Studio album by Robson & Jerome
- Released: 19 November 1995
- Recorded: 1995
- Genre: Pop
- Label: RCA
- Producer: Mike Stock; Matt Aitken; Nigel Wright;

Robson & Jerome chronology
|  | Robson & Jerome (1995) | Take Two (1996) |

= Robson & Jerome (album) =

Robson & Jerome is the debut studio album by British singing duo Robson & Jerome. It was released in the UK in 1995 by RCA Records, and reached number one on the UK Albums Chart. It was the Christmas number one album of 1995, and was the biggest-selling album of the year, with sales of 2,040,000. For almost 20 years, it held the record for selling 2 million copies in the UK in the fastest time, doing so in 42 days; in 2015, Adele surpassed the record when her album 25 took just 29 days to reach the landmark.

In 2006, Q magazine included Robson & Jerome in their list of the 50 worst albums of all time.

Professional ratings
Review scores
| Source | Rating |
| Smash Hits | Star |

==Background==
In November 1994, in an episode of the British television drama series Soldier Soldier, Robson Green and Jerome Flynn performed "Unchained Melody" as an impromptu duo called "The Unrighteous Brothers", after the entertainment failed to appear at wedding. Their performance triggered a big response from the audience and ITV was inundated by people looking to buy the song. Simon Cowell was alerted to the interest shown by the public, and pursued the two reluctant actors (and later Robson's mother) for the next four months to record the song, to the extent that Robson Green threatened legal action to stop Cowell harassing them.

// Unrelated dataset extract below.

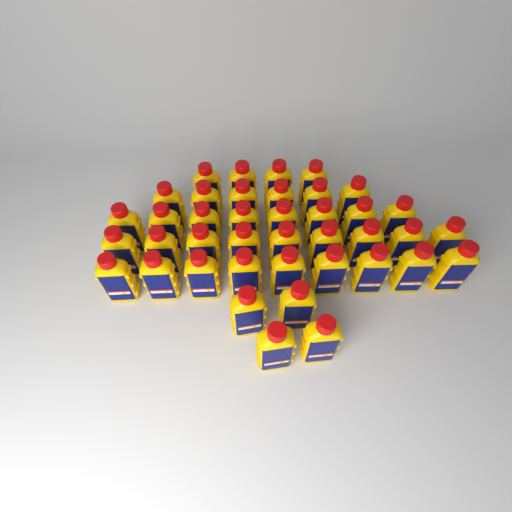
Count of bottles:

The actors were eventually persuaded to sign a recording contract with Cowell and record a Righteous Brothers-type version of the song as a duo. Cowell enlisted music producers Mike Stock and Matt Aitken, with whom he had worked many times before, to produce the single.

==Success==
Their cover of "Unchained Melody" was released as a double A-side single with "White Cliffs of Dover". It immediately reached No. 1 and stayed there for seven weeks, and became the best-selling song of 1995. It was also the best-selling song of the 1990s, until it was over-taken by "Candle in the Wind 1997", Elton John's tribute to Diana, Princess of Wales. It remains one of the country's best-selling singles. Their two follow-up singles, "I Believe" released later in the year, and "What Becomes of the Brokenhearted" released in 1996, also reached No. 1 on their release, and they became the first act in UK chart history to have their first three singles going straight in at number one. Their third single "What Becomes of the Brokenhearted"/"Saturday Night at the Movies"/"You'll Never Walk Alone" is also the only single released as a Triple A-side to go to number one.

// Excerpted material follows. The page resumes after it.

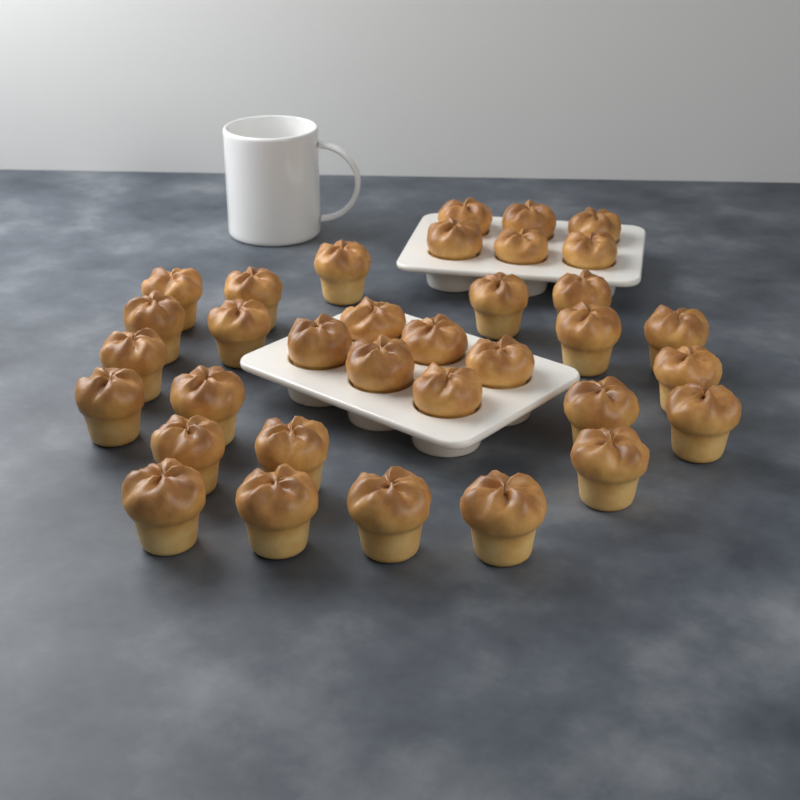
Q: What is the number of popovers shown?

Robson & Jerome was released in November 1995 and became the best-selling album of the year. The Beatles' Anthology 1, which it kept at number two, included one of the same songs, "This Boy".

==Track listing==
1. "Unchained Melody" (Alex North, Hy Zaret)
2. "Daydream Believer" (John Stewart)
3. "I Believe" (Ervin Drake, Irvin Graham, Jimmy Shirl, Al Stillman)
4. "The Sun Ain't Gonna Shine Anymore" (Bob Crewe, Bob Gaudio)
5. "Up on the Roof" (Gerry Goffin, Carole King)
6. "I'll Come Running Back to You" (Sam Cooke)
7. "(There'll Be Bluebirds Over) The White Cliffs of Dover" (Walter Kent, Nat Burton)
8. "Amazing Grace" (John Newton, William Walker)
9. "If I Can Dream" (Walter Earl Brown)
10. "This Boy" (John Lennon, Paul McCartney)
11. "Love You Forever" (Paul Berrington)
12. "Little Latin Lupe Lu" (Bill Medley)
13. "Danny Boy" (Frederic Weatherly, Traditional)

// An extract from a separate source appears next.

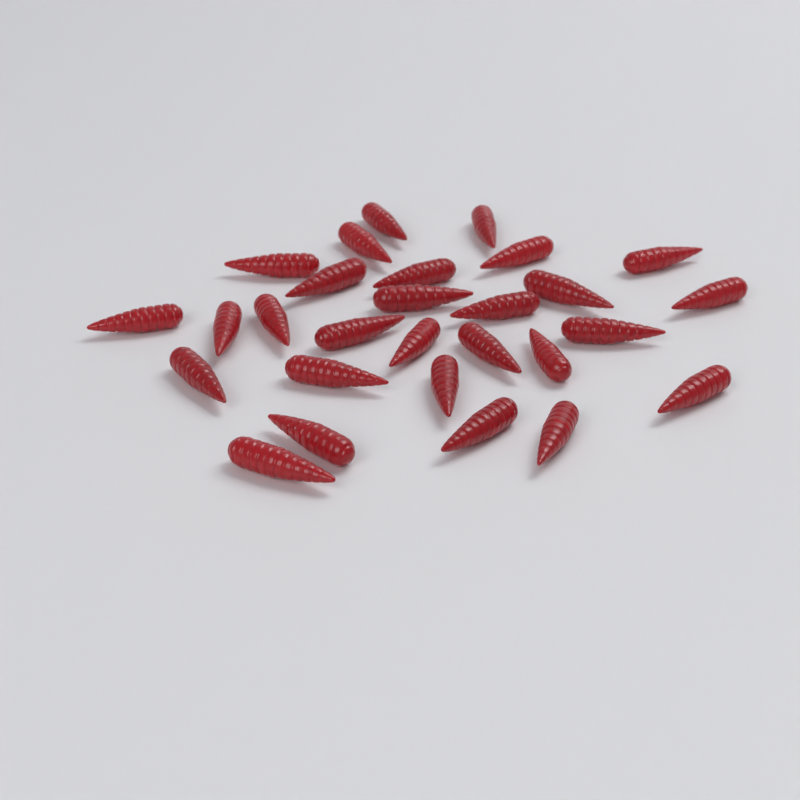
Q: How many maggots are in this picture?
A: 28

==Charts and certifications==

===Weekly charts===

| Chart (1995) | Peak position |
|---|---|
| Australian Albums (ARIA) | 74 |
| Scottish Albums (OCC) | 1 |
| UK Albums (OCC) | 1 |

===Year-end charts===

| Chart (1995) | Position |
|---|---|
| UK Albums (OCC) | 1 |
| Chart (1996) | Position |
| UK Albums (OCC) | 42 |

===Decade-end charts===

| Chart (1990–99) | Position |
|---|---|
| UK Albums (OCC) | 6 |

===Certifications===

| Region | Certification | Certified units/sales |
| United Kingdom (BPI) | 6× Platinum | 2,336,086 |
Summaries
| Europe (IFPI) | 2× Platinum | 2,000,000^{*} |
^{*} Sales figures based on certification alone.